Opcja bardziej realna cenowo: nowe linki, dobrze "skrojone" pancerze i klocki przeznaczone do stalowych obręczy - popytaj w SRach, może będą mieli. Do tego skręcenie nakrętek na osi hamulca tak by szczęki nie miały luzu. Oś ( szczególnie przód ) bywa ugięta - wyprostować. Szczęki bywają krzywe - da się wyprostować niemal w palcach, takie są miękkie. Klamki ( szczególnie plastikowe ) bywają miękkie i mają spory luz na osi - wymienić na sztywniejsze, ale raczej nie te od v-ek. Fajnie by było wymienić same szczęki, choćby na najpodlejsze aluminiowe Tektro:

http://www.tektro.com/_english/01_products/01_prodetail.php?pid=118&sortname=Brake&sort=1&fid=2

Cudów nie ma co oczekiwać, ale da się na tym jeździć.

--
P. Jankisz
O rowerach: http://coogee.republika.pl/pj/pj.html
"Dopóki nie skorzystałem z Internetu, nie wiedziałem, że na świecie jest
tylu idiotów" Stanisław Lem

Data: 2010-10-16 09:01:28
Autor: karbar
Słabe hamulce w Wagancie ;)
PeJot pisze:

Czy jest jakiś sposób, żeby to to w deszczu hamowało? Klocki od V-ek nie
rozwiązują problemu.
Opcja bardziej realna cenowo: nowe linki, dobrze "skrojone" pancerze i klocki przeznaczone do stalowych obręczy - popytaj w SRach, może będą mieli. Do tego skręcenie nakrętek na osi hamulca tak by szczęki nie miały luzu. Oś ( szczególnie przód ) bywa ugięta - wyprostować. Szczęki bywają krzywe - da się wyprostować niemal w palcach, takie są miękkie. Klamki ( szczególnie plastikowe ) bywają miękkie i mają spory luz na osi - wymienić na sztywniejsze, ale raczej nie te od v-ek. Fajnie by było wymienić same szczęki, choćby na najpodlejsze aluminiowe Tektro

Kupiłem rowerek z klockami przeznaczonymi do takich hamulców, niemal w ogóle nie startymi. Było gorzej niż na klockach od v-ek. Do tego miałem klamki od v-ek, które wymieniłem na aluminiowe klamki do canti, które walały mi się w piwnicy. Prostowanie szczęk w palcach też już przerabiałem ;) Jeździć jak najbardziej się da i rower hamuje całkiem przyzwoicie, ale tylko i wyłącznie na _suchym_. Na mokrym to zapomnij...

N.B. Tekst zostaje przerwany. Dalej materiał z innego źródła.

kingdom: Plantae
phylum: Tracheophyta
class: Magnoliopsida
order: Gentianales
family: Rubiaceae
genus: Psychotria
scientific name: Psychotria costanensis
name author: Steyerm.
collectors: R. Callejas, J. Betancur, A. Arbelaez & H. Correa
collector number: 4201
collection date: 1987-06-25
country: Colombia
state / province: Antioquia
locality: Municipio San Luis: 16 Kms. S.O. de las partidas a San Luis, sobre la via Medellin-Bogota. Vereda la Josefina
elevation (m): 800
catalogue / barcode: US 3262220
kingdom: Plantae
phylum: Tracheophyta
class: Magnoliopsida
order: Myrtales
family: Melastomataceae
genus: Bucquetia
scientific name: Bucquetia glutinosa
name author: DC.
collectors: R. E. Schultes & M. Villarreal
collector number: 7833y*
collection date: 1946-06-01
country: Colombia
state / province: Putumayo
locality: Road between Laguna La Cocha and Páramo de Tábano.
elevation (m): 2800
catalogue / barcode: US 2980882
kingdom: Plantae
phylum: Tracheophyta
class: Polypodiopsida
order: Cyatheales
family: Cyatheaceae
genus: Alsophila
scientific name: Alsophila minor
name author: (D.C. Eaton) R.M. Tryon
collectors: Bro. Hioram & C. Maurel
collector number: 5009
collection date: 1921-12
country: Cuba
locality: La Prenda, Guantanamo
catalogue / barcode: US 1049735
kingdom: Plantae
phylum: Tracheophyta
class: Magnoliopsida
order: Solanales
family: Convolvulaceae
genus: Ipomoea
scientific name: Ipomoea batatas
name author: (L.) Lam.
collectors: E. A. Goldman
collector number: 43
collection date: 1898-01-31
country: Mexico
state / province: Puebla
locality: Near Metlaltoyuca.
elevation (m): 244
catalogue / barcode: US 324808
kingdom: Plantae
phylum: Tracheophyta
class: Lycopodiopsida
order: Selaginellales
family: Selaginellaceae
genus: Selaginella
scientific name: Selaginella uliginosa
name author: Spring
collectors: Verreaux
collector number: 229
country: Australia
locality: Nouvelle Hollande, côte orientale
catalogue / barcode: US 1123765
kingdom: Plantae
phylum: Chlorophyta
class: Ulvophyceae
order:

Dzięĸi PeJot za wyczerpującą odpowiedź!

pozdrawiam
karbar

Data: 2010-10-16 09:12:31
Autor: PeJot
Słabe hamulce w Wagancie ;)
W dniu 2010-10-16 09:01, karbar pisze:

Kupiłem rowerek z klockami przeznaczonymi do takich hamulców, niemal w
ogóle nie startymi. Było gorzej niż na klockach od v-ek. Do tego miałem
klamki od v-ek, które wymieniłem na aluminiowe klamki do canti, które
walały mi się w piwnicy. Prostowanie szczęk w palcach też już
przerabiałem ;) Jeździć jak najbardziej się da i rower hamuje całkiem
przyzwoicie, ale tylko i wyłącznie na _suchym_. Na mokrym to zapomnij...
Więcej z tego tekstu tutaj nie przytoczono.